Sual: Ölen kimsenin kefeninin içine, dua ve benzeri şeyler yazılı olan kâğıtları koymanın dinen mahzuru olur mu?

Cevap: Bu konuda Mektûbât kitabında buyuruluyor ki:

“Erkeklerin kefeni, üç parça olması sünnettir. Sarık sarmak bidat olur. Ahd-nâme denilen sual meleklerine verilecek cevapları, dua ve istiğfar yazılı kâğıdı, kabre koymamalıdır.

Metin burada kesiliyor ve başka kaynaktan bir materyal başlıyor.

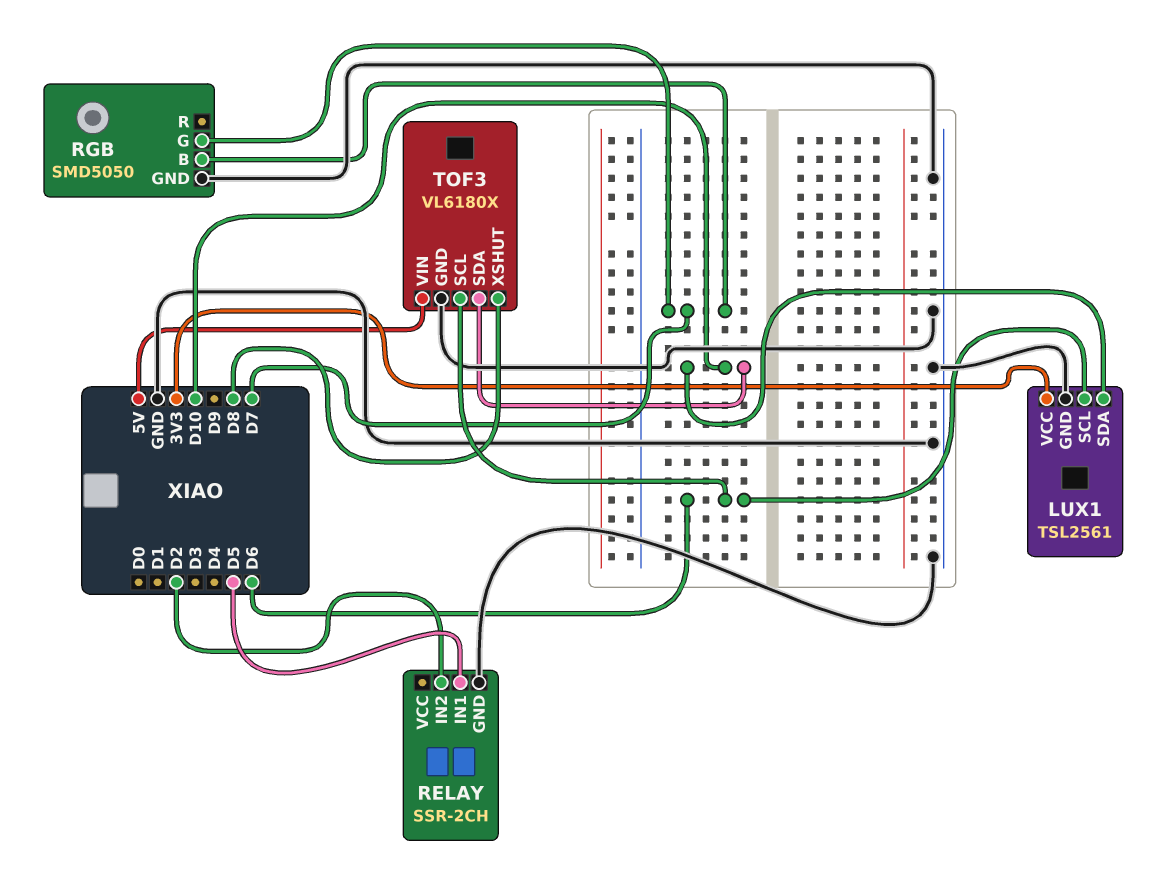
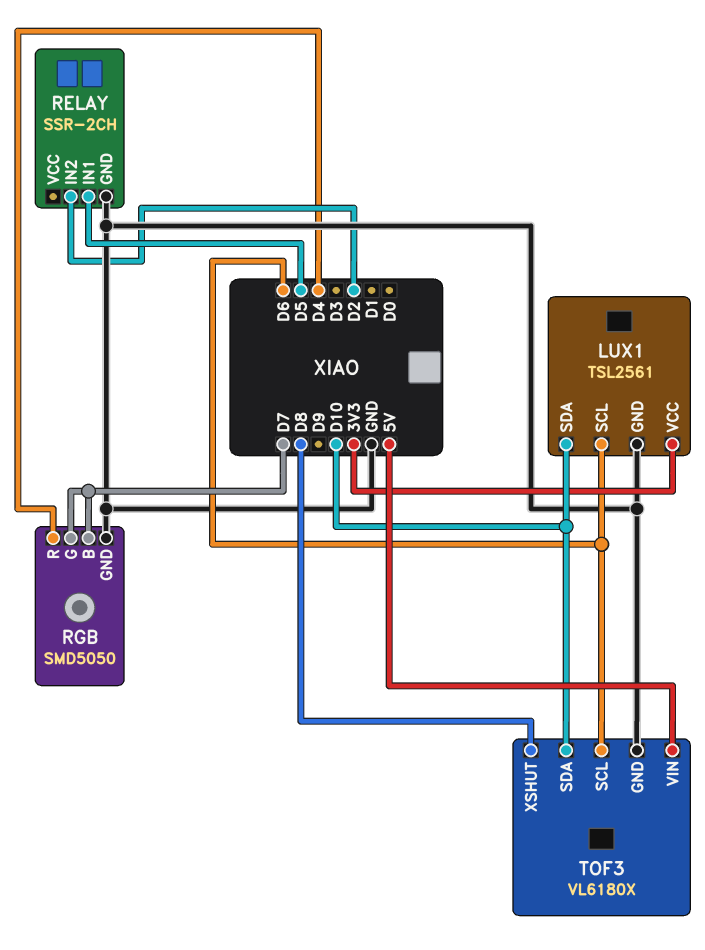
RGB pin R: none -> D4

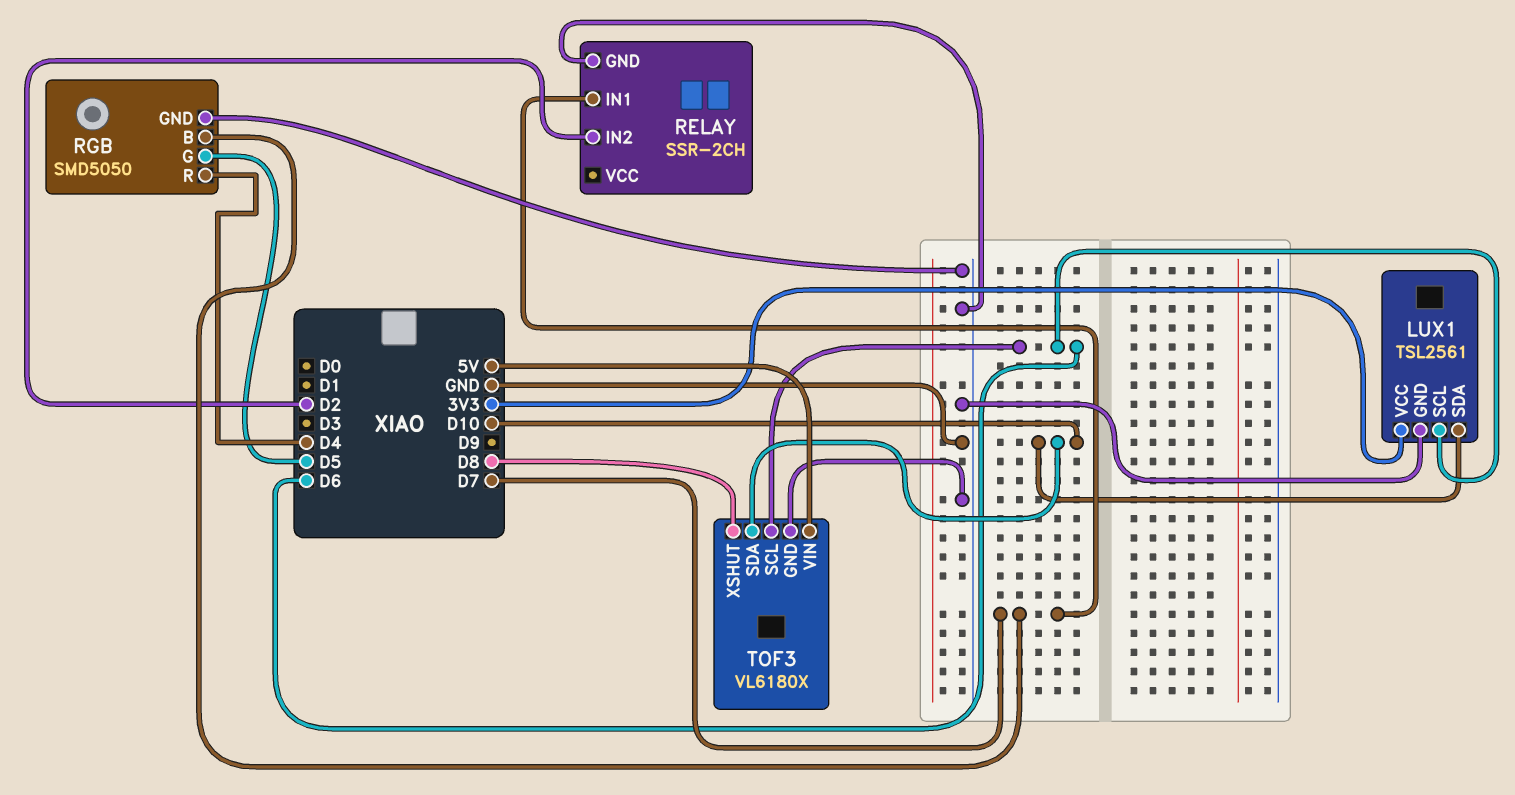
RELAY pin IN1: D5 -> D7
RGB pin G: D7 -> D5

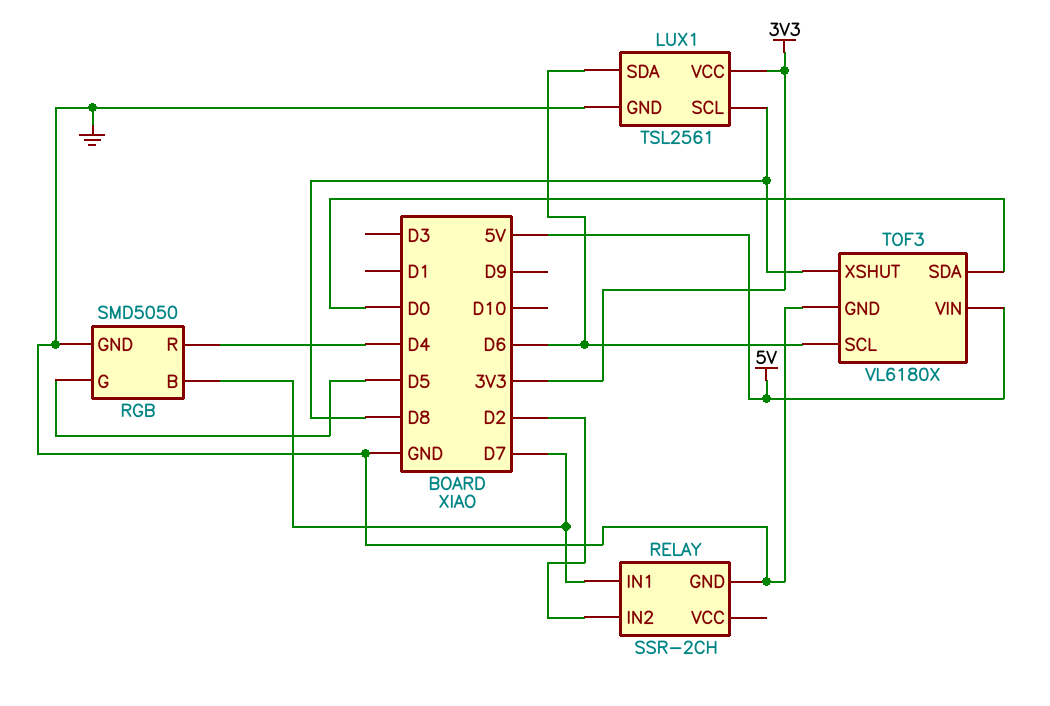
LUX1 pin SCL: D6 -> D8
LUX1 pin SDA: D10 -> D6
TOF3 pin SDA: D10 -> D0

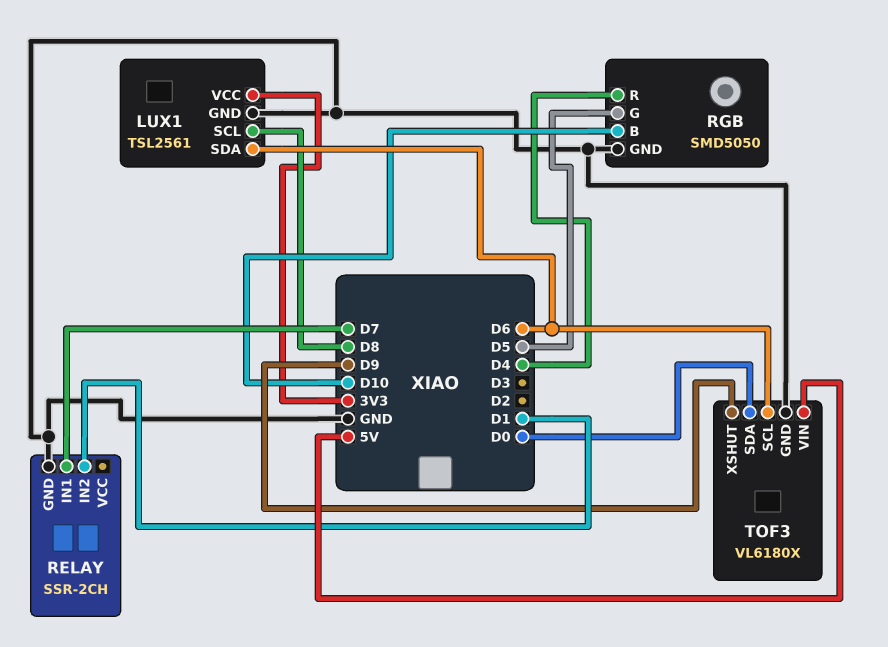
RELAY pin IN2: D2 -> D1
RGB pin B: D7 -> D10
TOF3 pin XSHUT: D8 -> D9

Mübarek yazıların, isimlerin, meyyitin pislikleri ile karışmasına sebep olur ve İslamiyetin dört delîlinden bir senet ile bildirilmemiştir. Mâverâ-ün-nehr  âlimleri, böyle bir şey yapmamıştır.

Meyyite kamis yerine, bir âlimin gömleğini giydirmek iyi olur. Şehitlerin kefenleri, elbiseleridir. Silah yarası alarak ölen şehitler yıkanmaz ve kefenlenmez. Muharebede yara almadan ölen ve sulhda, sârî, bulaşıcı hastalık ve afetlerle ölenler, şehit sevabı kazanırsa da, bunlar yıkanır ve kefenlenir.”

Sual: Vakıf olan bir cami veya bir bina, tahrip olmuş ise, bu binaların kalan parçaları başka vakıf cami ve bina için kullanılabilir mi?

Cevap: Vakıf olan cami, bina harab olunca, işe yaramayan parçaları satılıp, kendi tamirine, tamiri mümkün değilse, yakın bulunan bir vakıf binanın tamirine, onun ihtiyacına sarf edilir. Bunların dışında başka bir yere sarf edilemez.